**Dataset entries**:
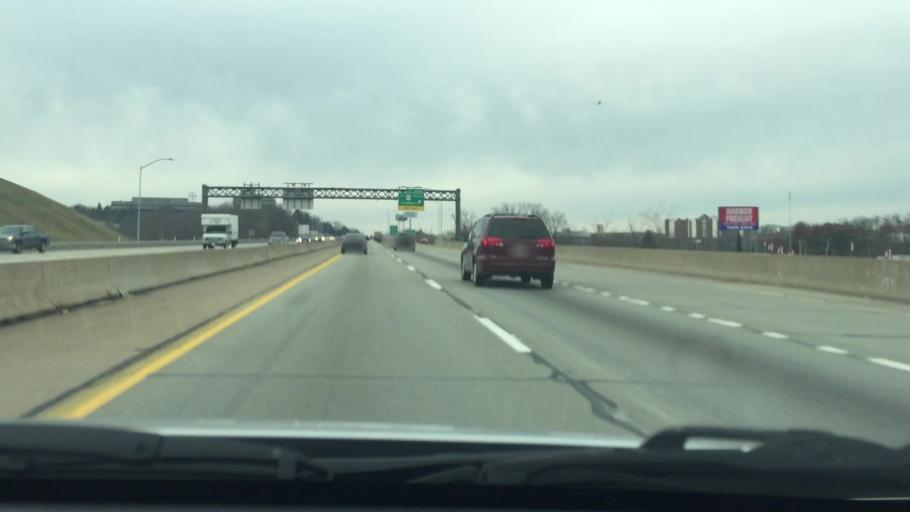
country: US
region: Pennsylvania
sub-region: Allegheny County
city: Rennerdale
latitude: 40.4406
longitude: -80.1559
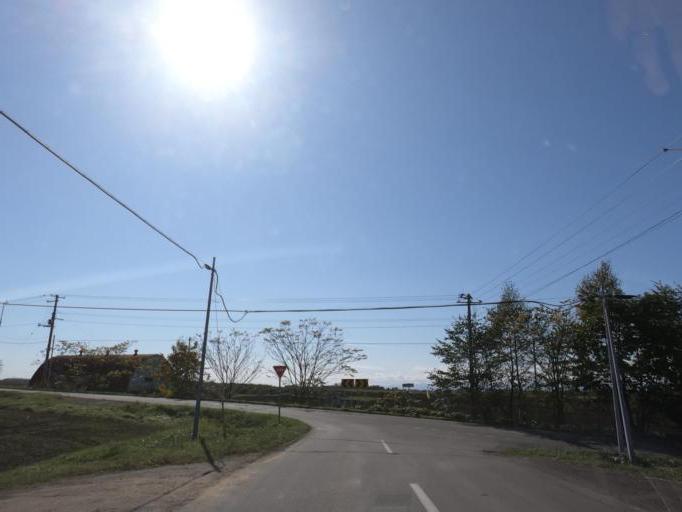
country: JP
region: Hokkaido
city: Obihiro
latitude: 42.8074
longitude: 143.2542
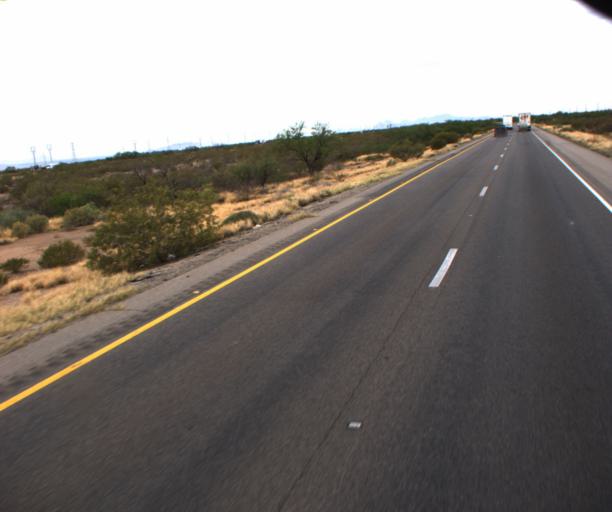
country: US
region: Arizona
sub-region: Pima County
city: Vail
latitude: 32.0392
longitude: -110.7354
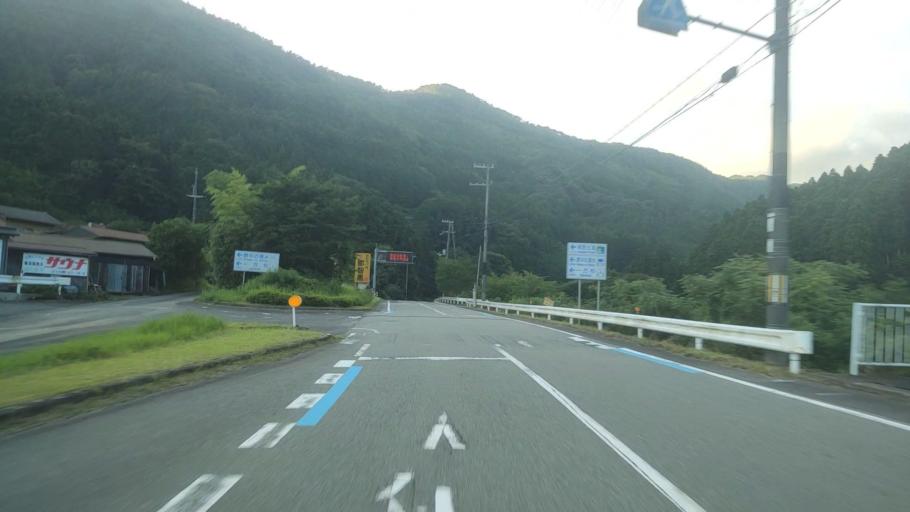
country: JP
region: Wakayama
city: Tanabe
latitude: 33.8232
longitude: 135.6313
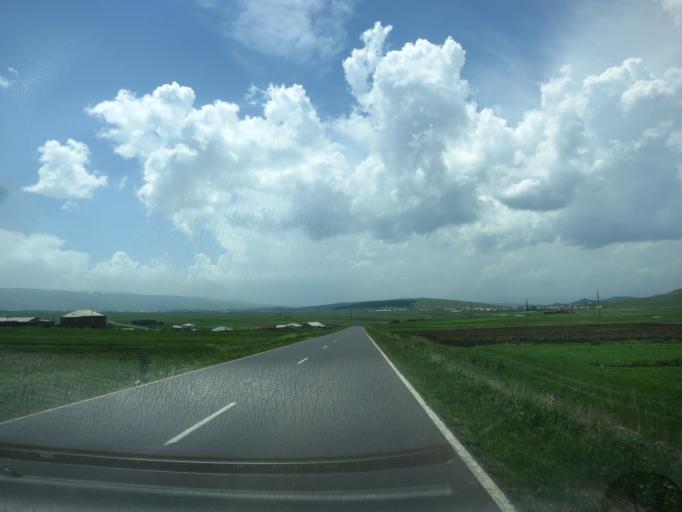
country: GE
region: Samtskhe-Javakheti
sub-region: Ninotsminda
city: Ninotsminda
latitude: 41.2953
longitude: 43.6518
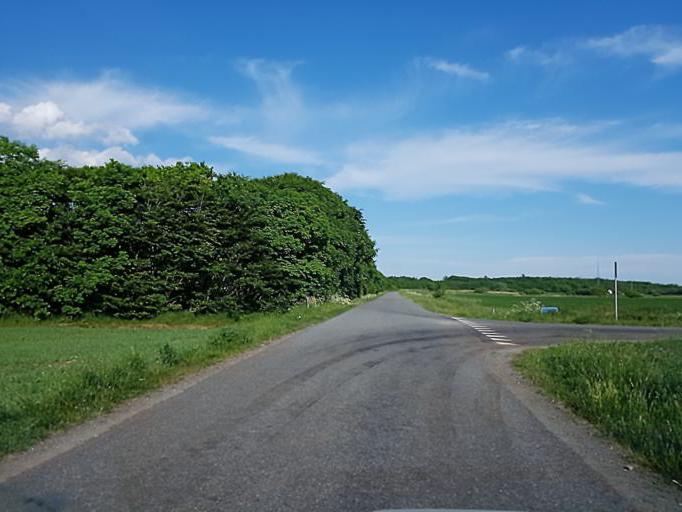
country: DK
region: South Denmark
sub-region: Esbjerg Kommune
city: Esbjerg
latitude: 55.5415
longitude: 8.4285
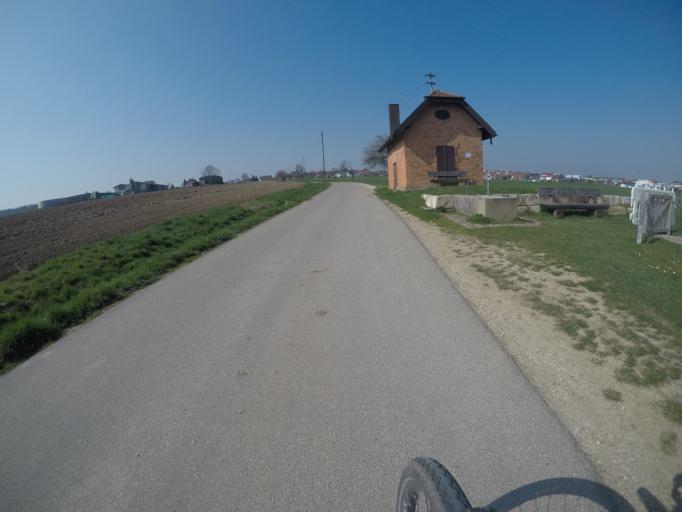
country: DE
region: Baden-Wuerttemberg
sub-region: Regierungsbezirk Stuttgart
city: Altdorf
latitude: 48.5937
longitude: 9.2806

**WHAT YOU NEED TO DO**: Can you write out every line of the listing above word for word, omitting the pictures?

**ANSWER TO THIS PROBLEM**:
country: US
region: Pennsylvania
sub-region: Allegheny County
city: Rennerdale
latitude: 40.4406
longitude: -80.1559
country: JP
region: Hokkaido
city: Obihiro
latitude: 42.8074
longitude: 143.2542
country: US
region: Arizona
sub-region: Pima County
city: Vail
latitude: 32.0392
longitude: -110.7354
country: JP
region: Wakayama
city: Tanabe
latitude: 33.8232
longitude: 135.6313
country: GE
region: Samtskhe-Javakheti
sub-region: Ninotsminda
city: Ninotsminda
latitude: 41.2953
longitude: 43.6518
country: DK
region: South Denmark
sub-region: Esbjerg Kommune
city: Esbjerg
latitude: 55.5415
longitude: 8.4285
country: DE
region: Baden-Wuerttemberg
sub-region: Regierungsbezirk Stuttgart
city: Altdorf
latitude: 48.5937
longitude: 9.2806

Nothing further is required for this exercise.